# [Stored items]

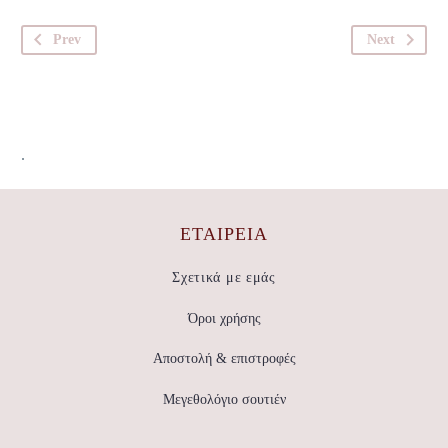
Prev
Next
.
ΕΤΑΙΡΕΊΑ
Σχετικά με εμάς
Όροι χρήσης
Αποστολή & επιστροφές
Μεγεθολόγιο σουτιέν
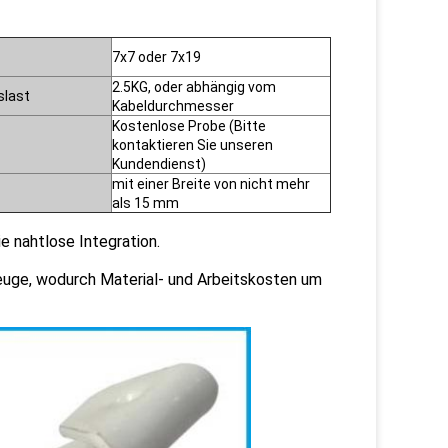
7x7 oder 7x19
2.5KG, oder abhängig vom
slast
Kabeldurchmesser
Kostenlose Probe (Bitte
kontaktieren Sie unseren
Kundendienst)
mit einer Breite von nicht mehr
als 15 mm
 nahtlose Integration.
kzeuge, wodurch Material- und Arbeitskosten um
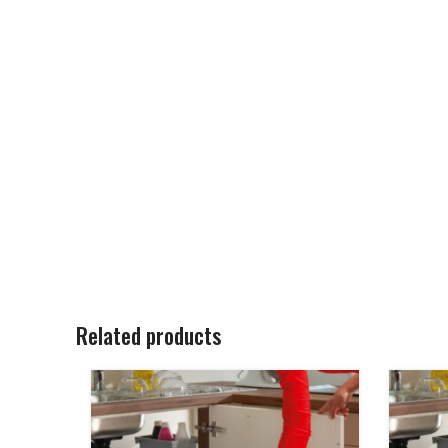
Related products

# [Requirement]
The records are to be retyped in full and exactly, with no image carried over.

# [Solution for this task]
Prev
Next
.
ΕΤΑΙΡΕΊΑ
Σχετικά με εμάς
Όροι χρήσης
Αποστολή & επιστροφές
Μεγεθολόγιο σουτιέν
7x7 oder 7x19
2.5KG, oder abhängig vom
slast
Kabeldurchmesser
Kostenlose Probe (Bitte
kontaktieren Sie unseren
Kundendienst)
mit einer Breite von nicht mehr
als 15 mm
 nahtlose Integration.
kzeuge, wodurch Material- und Arbeitskosten um
Related products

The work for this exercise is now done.